Sunday, July 15, 2007

what's jeremy's beef with the animals & society section?

Regarding my recent post about a sociological article against "speciesism," someone asked why I seem to be regularly chiding those sociologists involved with the Animals & Society section. Reason #1 is that a certain friend who doesn't have a blog of her own keeps sending me these things, so things are brought to my attention more than they otherwise might. Reason #2, point blank, is that I have no enthusiasm for the fight against "speciesism" and reject approximately all of its attendant moral arguments*, and so I have a hard time seeing it listed alongside "racism" and "war" on the roster of social concern.

But, beyond that:

I think if I had to name what I regarded as the most genuinely interesting social trends in the US in the last 50 years, the shrinking pet-child gap would maybe make the Top 10 and would certainly make the Top 20. "Interesting"-ness is in the eye of the beholder, of course, and I suspect the shrinking pet-child gap particularly intrigues me because I grew up on a farm, in a culture with a very different attitude toward animals than the world I stepped into when I entered graduate school. Indeed, when I was in graduate school, for awhile I was keeping this tally for the sociology graduate student listserv of the number of times anyone sent out a message related to advocacy for an animal welfare cause versus a message related to advocacy for a child welfare cause. My recollection is that the score ended up Pets 11, Kids 4.
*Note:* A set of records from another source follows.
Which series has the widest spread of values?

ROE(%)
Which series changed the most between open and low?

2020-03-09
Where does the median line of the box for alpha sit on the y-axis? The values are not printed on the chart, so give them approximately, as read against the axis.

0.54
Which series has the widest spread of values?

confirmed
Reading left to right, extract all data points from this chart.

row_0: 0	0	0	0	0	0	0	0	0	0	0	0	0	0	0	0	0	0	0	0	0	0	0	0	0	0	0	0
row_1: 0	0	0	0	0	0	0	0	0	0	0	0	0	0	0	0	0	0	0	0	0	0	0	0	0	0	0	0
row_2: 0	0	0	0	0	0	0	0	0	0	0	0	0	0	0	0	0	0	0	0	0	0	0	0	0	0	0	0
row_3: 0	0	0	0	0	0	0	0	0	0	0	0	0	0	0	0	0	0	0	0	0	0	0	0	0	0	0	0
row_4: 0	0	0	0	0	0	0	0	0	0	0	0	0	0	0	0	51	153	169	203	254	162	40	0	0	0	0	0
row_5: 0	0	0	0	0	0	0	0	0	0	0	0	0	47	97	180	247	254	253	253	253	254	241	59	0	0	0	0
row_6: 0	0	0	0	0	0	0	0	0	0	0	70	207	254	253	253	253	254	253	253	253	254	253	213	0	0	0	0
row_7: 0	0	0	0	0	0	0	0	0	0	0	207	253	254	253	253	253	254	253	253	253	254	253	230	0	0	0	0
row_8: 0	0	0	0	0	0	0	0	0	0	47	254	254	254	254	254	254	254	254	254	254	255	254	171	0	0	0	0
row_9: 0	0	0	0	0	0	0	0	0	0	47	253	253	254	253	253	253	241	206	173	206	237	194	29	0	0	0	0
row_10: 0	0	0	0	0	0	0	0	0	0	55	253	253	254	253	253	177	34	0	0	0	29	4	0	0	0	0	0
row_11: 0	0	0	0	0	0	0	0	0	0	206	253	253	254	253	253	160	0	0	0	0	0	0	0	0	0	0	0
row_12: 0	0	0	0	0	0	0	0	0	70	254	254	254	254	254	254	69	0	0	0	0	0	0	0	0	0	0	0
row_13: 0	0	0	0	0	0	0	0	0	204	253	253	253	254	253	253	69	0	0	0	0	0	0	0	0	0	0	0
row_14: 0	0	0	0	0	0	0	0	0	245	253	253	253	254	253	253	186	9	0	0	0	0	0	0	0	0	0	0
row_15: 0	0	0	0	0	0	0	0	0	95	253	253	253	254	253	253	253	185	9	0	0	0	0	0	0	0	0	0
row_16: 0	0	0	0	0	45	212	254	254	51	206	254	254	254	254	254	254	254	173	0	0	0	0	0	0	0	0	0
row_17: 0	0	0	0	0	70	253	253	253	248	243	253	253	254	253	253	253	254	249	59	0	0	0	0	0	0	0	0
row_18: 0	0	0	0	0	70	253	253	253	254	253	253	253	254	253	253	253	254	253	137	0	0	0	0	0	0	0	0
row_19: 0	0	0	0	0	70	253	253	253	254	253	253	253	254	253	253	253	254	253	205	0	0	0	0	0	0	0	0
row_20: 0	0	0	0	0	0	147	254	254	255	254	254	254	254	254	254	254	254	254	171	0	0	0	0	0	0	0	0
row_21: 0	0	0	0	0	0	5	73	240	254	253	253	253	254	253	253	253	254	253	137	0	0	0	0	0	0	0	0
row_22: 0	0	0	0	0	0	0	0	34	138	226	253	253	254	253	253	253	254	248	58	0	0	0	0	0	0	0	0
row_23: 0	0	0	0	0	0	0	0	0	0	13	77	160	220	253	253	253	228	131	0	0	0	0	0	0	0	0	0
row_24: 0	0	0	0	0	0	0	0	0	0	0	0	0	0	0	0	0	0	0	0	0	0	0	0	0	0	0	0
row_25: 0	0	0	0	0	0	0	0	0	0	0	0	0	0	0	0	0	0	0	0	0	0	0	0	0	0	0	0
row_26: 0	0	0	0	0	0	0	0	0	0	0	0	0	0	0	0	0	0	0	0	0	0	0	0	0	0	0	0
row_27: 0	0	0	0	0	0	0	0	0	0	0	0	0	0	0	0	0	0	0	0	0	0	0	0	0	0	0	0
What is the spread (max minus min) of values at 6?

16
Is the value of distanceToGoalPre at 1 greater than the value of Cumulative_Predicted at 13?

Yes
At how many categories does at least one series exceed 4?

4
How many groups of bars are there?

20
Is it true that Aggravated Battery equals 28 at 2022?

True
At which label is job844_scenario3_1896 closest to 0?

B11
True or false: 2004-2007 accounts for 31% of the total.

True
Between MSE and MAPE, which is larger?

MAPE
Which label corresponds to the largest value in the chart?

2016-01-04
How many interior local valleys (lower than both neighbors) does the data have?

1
This, to me, is interesting, but apparently not interesting enough where it has risen to being anything I actually do research about. Which is another reason that I find sociology's animal movement interesting, because it exemplifies for me a larger point about sociology. As I said, I believe the shrinking pet-child gap is an interesting phenomenon, and it could be subject to a extremely interesting analysis from somebody willing to take a broad and engaged-while-still-somewhat-removed view of it. But, of course, who is going to do that?

Instead, the people who are going to enter the field of "animals and society" are going to be the people who are most committed to fighting speciesism as a cause--in other words, the people who are playing a vanguard part in the very thing I regard as the phenomenon. So, instead of sociologists offering studies that help to understand the shrinking pet-child gap--which, whatever you think of it, is an empirical phenomenon with all sorts of social ramifications, we get sociologists exhibiting the phenomenon by arguing for the value of work in which the researcher studies playing with his dog and in which the researcher tries to use sociological theory to justify a polemic that elevates "speciesism" to being of a piece with racism.

* Even so, inexplicably, I must confess that I've been lately thinking about returning to pescatarianism (that is, eating no meat except for seafood).